第10話:修復不可

 時計の針がようやく十二時半を過ぎたころだろうか。僕と姉さんは、彼ネイケルという人物と別れ店の外を歩いていた。思いの外長居してしまったような気がするけど、その要因のひとつとして上げられるのは、どうやら彼は甘いものが好きらしく、それに加えてよく食べるようで、パンケーキを食べた後に大きめのパフェを頼んでいて、よくもまあそんなに甘いものばかり口に出来るなと不覚にも感心してしまった。
 最後のほうなんかは、僕と姉さんがただただ彼の食べる姿を見ながら姉さんが口を開いたり、それに僕が何かを言ったりしていただけだったような気がする。……いや、もしかしたら逆かも知れない。彼は話を振られるその時まで、特に何かを話すでもなくただ僕らの話を聞いていただけだったのだ。

「ネイケルくんって、面白い子だったわね」

 店を出て少しした後、一番最初に口を開いたのは姉さんだった。その次に続いた言葉が「それによく食べるし……」というところを見るに、おおかた考えていることは僕と変わらないのだろう。
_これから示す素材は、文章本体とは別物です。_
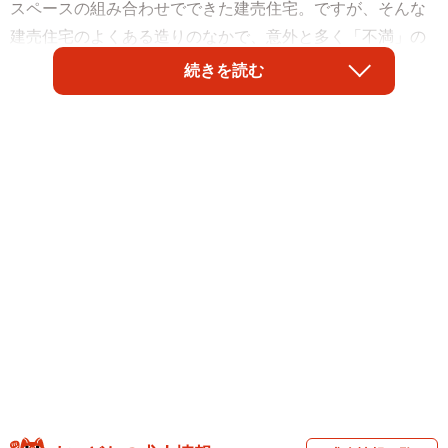
スペースの組み合わせでできた建売住宅。ですが、そんな
建売住宅のよくある造りのなかで、意外と多く「不満」の
声が上がりがちなポイントもあるようです。
続きを読む
「自分なら気になる？気にならない？」とイメージしなが
らチェックしてください！
3階建て1階部分の個室の〇〇、ない方がいいので
は…
「家を買うなら絶対に戸建て」派の夫の希望を尊重し、分
譲戸建てを中心に家探しをしたAさん（関東在住、30代、
主婦）。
「ロエルも、隠してないでもっと早く教えてくれれば良かったのに」
「まあ、うん……。あったのは最近なんだけどね」
「そうなの? あの感じだと、やっぱり別の街の貴族さんなのかしら?」
「そうみたいだね。用があってこの街に来てるらしいけど」
「ふうん……」

 姉さんの表情は、至極穏やかで優しい。それが、何となくいつもと違う気がして、気付けば僕は、姉さんのことをずっと視界に入れていた。

「……なあに?」
「いや? いつもより姉さんが楽しそうだなって思って」
「当たり前じゃない! 久しぶりに外でご飯食べて、それにロエルの知り合いにも会えて。それに……」

 一瞬、姉さんの言葉が詰まる。

「ねえ、今度ネイケルくんを家に呼びましょうよ。甘いものが好きって言ってたでしょう? レイナの作ったクッキーとか喜ぶんじゃないかしら」
「え、わざわざ呼ぶの?」
「だって、折角仲良くなったんですもの。それに、用事があってこの街に来てるのならそのうち帰っちゃうってことでしょう? 別に一度くらい家に呼んだっていいと思わない?」

 なんだかよく分からないけど、面倒そうなことがはじまってしまった。こういうことを言い出す時って、大体僕が言いくるめられてしまうのだけれど、今回ばかりは適当に聞き流して終わりにしたい。なんて思ったのがいけなかった。

「……適当に聞き流して終わりにしようとしてるでしょ?」
「な、なんでそうやって人の心を読んじゃうかな……」
「もう。そういうことするんなら、わたしがロエルに内緒で勝手に招待しても文句は言わないでよね?」
「わ、分かったよ……。分かったからそれだけは止めて」

 じゃあ決まりね。なんて笑顔で言ってる姉さんの楽しそうな顔。どうやら、姉さんは大層彼のことを気に入ったらようだけれど、その要因があの人物であるというのだけが少々腑に落ちない。嫌い、というのとは少し違うのだけれど、それが何なのかを言葉にするのは容易じゃなかった。

「……どうしたの?」
「あ、ううん」

 でもまあ、姉さんがこうして楽しそうにしているのならそれはまた別の話だから。
 もし……というか、恐らく近いうちにまた会うだろうけど、次にどこかで彼と出会ったのなら、しょうがないから誘うという行為をしてもいいのかも知れない。姉さんの要望に応えられるなら、その方が断然良いだろうから。